REQUEST 1>
From the copyright passage, list the years John Sutherland gives for momentous changes in copyright law.
REQUEST 2>
For each statement, say whether it agrees with the copyright passage, and quote the words that decide it. (a) Sutherland's article appeared in the London Review of Books in 1995. (b) Lynn Chu's piece appeared in the New York Times. (c) According to William St Clair, authors were the ones seeking protection in 16th Century England.
REQUEST 3>
Write out the part of the copyright passage starting with "The birth of" and going on through "England, but printers.".

SOURCE PASSAGE>

━━━━━━━━━━━━━━━━

In an article in the London Review of Books in 1995 John Sutherland wrote: ‘Momentous changes in copyright law, such as those of 1710, 1842, 1890 and 1911, are preceded by periods of turmoil and radical uncertainty about the rights and wrongs of intellectual property. We are in such a period now.’
Sutherland could hardly have foreseen how much more uncertain things were about to become. The particular issue exercising him at the time, harmonisation of UK law with the latest EU regulations on copyright, surely pales into insignificance compared to subsequent events. The threat from internet piracy, the emergence of Amazon as a dominant player in book supply and the Google Books settlement: all of these were seismic developments, the cumulative effects of which has been to transform the landscape of publishing utterly.
Intellectual property rights are fundamental to any publishing business, so disruption in this area strikes to the heart. And disruption there has been. In Google and Amazon, Publishers have not just new competitors, but competitors from an entirely different part of the publishing value chain – the distribution end. And far from seeking to compete on a level playing field, these players have at times seemed to want to take their bulldozers to the pitch.
Google, in particular, seems to want to move the goalposts on copyright. And there have been howls of protest. ‘Say goodbye to your rights forever, authors, if this mess goes through’, said Lynn Chu, Principal at Writer’s Representatives LLC, writing in the Wall Street Journal last Spring (Google’s Book Settlement Is a Ripoff for Authors). At time of writing, a federal judge in New York is about to hear arguments over whether to approve the Google Book Settlement. The Settlement is far from settled, still, almost six years after Google first started digitizing the University of Michigan library.
You have to go back further than Sutherland to find a comparable period when quite so much seemed up for grabs in copyright; back to age of Caxton and Guttenberg.
The birth of copyright
According to William St Clair (The Reading Nation in the Romantic Period, Cambridge, July 2004) the need for protection of intellectual property rights in text-based works arose with the invention of the printing press. It was not authors looking for protection in 16th Century England, but printers.

━━━━━━━━━━━━━━━━

SUPPLIED RECORDS>
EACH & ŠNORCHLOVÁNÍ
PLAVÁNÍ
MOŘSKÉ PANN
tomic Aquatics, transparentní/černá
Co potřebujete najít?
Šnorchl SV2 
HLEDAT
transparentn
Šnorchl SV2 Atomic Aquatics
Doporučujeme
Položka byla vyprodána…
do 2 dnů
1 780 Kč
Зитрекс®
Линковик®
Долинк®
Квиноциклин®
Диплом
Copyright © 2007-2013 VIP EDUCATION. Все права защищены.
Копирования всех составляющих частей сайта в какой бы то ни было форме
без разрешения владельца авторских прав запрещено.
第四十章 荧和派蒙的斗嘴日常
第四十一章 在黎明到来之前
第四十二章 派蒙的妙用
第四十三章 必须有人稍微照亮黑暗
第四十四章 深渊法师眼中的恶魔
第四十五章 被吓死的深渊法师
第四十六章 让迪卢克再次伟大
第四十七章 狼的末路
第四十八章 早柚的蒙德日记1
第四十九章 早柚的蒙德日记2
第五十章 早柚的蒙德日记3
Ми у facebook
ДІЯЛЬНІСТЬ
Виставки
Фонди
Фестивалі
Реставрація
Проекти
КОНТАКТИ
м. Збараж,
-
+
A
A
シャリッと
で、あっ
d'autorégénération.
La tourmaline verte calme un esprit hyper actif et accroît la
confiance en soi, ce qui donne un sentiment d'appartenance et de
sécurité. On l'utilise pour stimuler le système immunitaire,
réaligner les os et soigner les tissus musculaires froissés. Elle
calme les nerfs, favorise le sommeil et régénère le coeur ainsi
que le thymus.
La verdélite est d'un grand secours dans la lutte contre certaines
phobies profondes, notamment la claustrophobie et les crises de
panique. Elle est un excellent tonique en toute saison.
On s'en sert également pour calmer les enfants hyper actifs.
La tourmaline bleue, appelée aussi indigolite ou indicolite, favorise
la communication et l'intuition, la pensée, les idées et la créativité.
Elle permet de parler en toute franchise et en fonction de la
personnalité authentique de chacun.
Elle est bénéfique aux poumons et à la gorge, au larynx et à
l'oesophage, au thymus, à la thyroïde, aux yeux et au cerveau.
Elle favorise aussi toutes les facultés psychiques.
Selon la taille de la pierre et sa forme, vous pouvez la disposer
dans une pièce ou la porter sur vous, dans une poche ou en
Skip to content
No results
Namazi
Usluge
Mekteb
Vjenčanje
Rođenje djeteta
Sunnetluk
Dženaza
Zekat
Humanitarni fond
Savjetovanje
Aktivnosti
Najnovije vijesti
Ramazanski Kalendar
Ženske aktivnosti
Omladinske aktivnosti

━━━━━━━━━━━━━━━━

RESPONSE 1>
1710, 1842, 1890, 1911

RESPONSE 2>
(a) Yes: "In an article in the London Review of Books in 1995 John Sutherland wrote"
(b) No: "writing in the Wall Street Journal last Spring"
(c) No: "It was not authors looking for protection in 16th Century England, but printers."

RESPONSE 3>
The birth of copyright
According to William St Clair (The Reading Nation in the Romantic Period, Cambridge, July 2004) the need for protection of intellectual property rights in text-based works arose with the invention of the printing press. It was not authors looking for protection in 16th Century England, but printers.